GIVEN RECORDS Block Start
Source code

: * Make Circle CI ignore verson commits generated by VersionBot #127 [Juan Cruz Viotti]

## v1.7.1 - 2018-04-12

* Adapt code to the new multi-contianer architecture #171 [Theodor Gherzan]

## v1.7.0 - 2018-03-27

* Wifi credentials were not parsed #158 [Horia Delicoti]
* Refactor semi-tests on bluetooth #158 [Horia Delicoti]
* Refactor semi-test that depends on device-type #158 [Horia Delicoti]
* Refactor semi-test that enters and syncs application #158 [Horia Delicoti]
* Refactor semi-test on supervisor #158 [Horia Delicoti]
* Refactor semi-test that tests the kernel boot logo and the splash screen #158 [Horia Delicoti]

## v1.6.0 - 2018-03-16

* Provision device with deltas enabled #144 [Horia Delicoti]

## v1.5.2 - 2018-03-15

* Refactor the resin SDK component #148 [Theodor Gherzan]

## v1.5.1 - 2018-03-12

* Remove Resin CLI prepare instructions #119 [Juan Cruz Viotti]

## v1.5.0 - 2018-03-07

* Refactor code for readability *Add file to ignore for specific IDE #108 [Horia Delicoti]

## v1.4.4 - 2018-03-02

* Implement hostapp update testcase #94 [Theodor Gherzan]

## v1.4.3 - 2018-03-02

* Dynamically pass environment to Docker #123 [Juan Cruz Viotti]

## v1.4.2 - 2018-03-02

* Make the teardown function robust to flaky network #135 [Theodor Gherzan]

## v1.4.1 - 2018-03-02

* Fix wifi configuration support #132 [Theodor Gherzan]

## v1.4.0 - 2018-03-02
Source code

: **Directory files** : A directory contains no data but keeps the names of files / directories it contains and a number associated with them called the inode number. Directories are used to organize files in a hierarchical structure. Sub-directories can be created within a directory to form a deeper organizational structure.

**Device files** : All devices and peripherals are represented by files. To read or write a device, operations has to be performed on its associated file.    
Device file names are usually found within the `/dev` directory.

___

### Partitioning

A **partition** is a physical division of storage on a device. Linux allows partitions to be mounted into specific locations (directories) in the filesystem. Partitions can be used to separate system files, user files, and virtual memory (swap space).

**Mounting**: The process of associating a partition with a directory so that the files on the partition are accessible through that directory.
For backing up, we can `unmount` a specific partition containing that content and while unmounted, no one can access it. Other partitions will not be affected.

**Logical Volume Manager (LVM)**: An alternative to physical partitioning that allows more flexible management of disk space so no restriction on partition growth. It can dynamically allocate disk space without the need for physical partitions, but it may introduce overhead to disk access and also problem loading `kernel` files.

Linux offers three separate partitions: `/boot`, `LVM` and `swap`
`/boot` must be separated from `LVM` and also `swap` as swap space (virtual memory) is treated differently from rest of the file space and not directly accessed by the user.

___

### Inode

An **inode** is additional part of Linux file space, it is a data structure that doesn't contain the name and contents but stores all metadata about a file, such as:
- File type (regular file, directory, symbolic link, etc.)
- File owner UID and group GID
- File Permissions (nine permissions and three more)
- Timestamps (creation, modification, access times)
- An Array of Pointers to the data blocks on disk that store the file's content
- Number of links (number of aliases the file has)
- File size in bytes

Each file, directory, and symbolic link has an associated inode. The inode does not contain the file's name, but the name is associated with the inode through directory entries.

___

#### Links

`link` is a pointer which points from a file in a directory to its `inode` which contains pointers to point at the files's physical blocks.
GIVEN RECORDS Block End
■ WHAT THE TASK REQUIRES: Rewrite the records above with "Refactor" swapped for "Rework" everywhere it appears, leaving every other character as it is.

■ EXERCISE ANSWER:
Source code

: * Make Circle CI ignore verson commits generated by VersionBot #127 [Juan Cruz Viotti]

## v1.7.1 - 2018-04-12

* Adapt code to the new multi-contianer architecture #171 [Theodor Gherzan]

## v1.7.0 - 2018-03-27

* Wifi credentials were not parsed #158 [Horia Delicoti]
* Rework semi-tests on bluetooth #158 [Horia Delicoti]
* Rework semi-test that depends on device-type #158 [Horia Delicoti]
* Rework semi-test that enters and syncs application #158 [Horia Delicoti]
* Rework semi-test on supervisor #158 [Horia Delicoti]
* Rework semi-test that tests the kernel boot logo and the splash screen #158 [Horia Delicoti]

## v1.6.0 - 2018-03-16

* Provision device with deltas enabled #144 [Horia Delicoti]

## v1.5.2 - 2018-03-15

* Rework the resin SDK component #148 [Theodor Gherzan]

## v1.5.1 - 2018-03-12

* Remove Resin CLI prepare instructions #119 [Juan Cruz Viotti]

## v1.5.0 - 2018-03-07

* Rework code for readability *Add file to ignore for specific IDE #108 [Horia Delicoti]

## v1.4.4 - 2018-03-02

* Implement hostapp update testcase #94 [Theodor Gherzan]

## v1.4.3 - 2018-03-02

* Dynamically pass environment to Docker #123 [Juan Cruz Viotti]

## v1.4.2 - 2018-03-02

* Make the teardown function robust to flaky network #135 [Theodor Gherzan]

## v1.4.1 - 2018-03-02

* Fix wifi configuration support #132 [Theodor Gherzan]

## v1.4.0 - 2018-03-02
Source code

: **Directory files** : A directory contains no data but keeps the names of files / directories it contains and a number associated with them called the inode number. Directories are used to organize files in a hierarchical structure. Sub-directories can be created within a directory to form a deeper organizational structure.

**Device files** : All devices and peripherals are represented by files. To read or write a device, operations has to be performed on its associated file.    
Device file names are usually found within the `/dev` directory.

___

### Partitioning

A **partition** is a physical division of storage on a device. Linux allows partitions to be mounted into specific locations (directories) in the filesystem. Partitions can be used to separate system files, user files, and virtual memory (swap space).

**Mounting**: The process of associating a partition with a directory so that the files on the partition are accessible through that directory.
For backing up, we can `unmount` a specific partition containing that content and while unmounted, no one can access it. Other partitions will not be affected.

**Logical Volume Manager (LVM)**: An alternative to physical partitioning that allows more flexible management of disk space so no restriction on partition growth. It can dynamically allocate disk space without the need for physical partitions, but it may introduce overhead to disk access and also problem loading `kernel` files.

Linux offers three separate partitions: `/boot`, `LVM` and `swap`
`/boot` must be separated from `LVM` and also `swap` as swap space (virtual memory) is treated differently from rest of the file space and not directly accessed by the user.

___

### Inode

An **inode** is additional part of Linux file space, it is a data structure that doesn't contain the name and contents but stores all metadata about a file, such as:
- File type (regular file, directory, symbolic link, etc.)
- File owner UID and group GID
- File Permissions (nine permissions and three more)
- Timestamps (creation, modification, access times)
- An Array of Pointers to the data blocks on disk that store the file's content
- Number of links (number of aliases the file has)
- File size in bytes

Each file, directory, and symbolic link has an associated inode. The inode does not contain the file's name, but the name is associated with the inode through directory entries.

___

#### Links

`link` is a pointer which points from a file in a directory to its `inode` which contains pointers to point at the files's physical blocks.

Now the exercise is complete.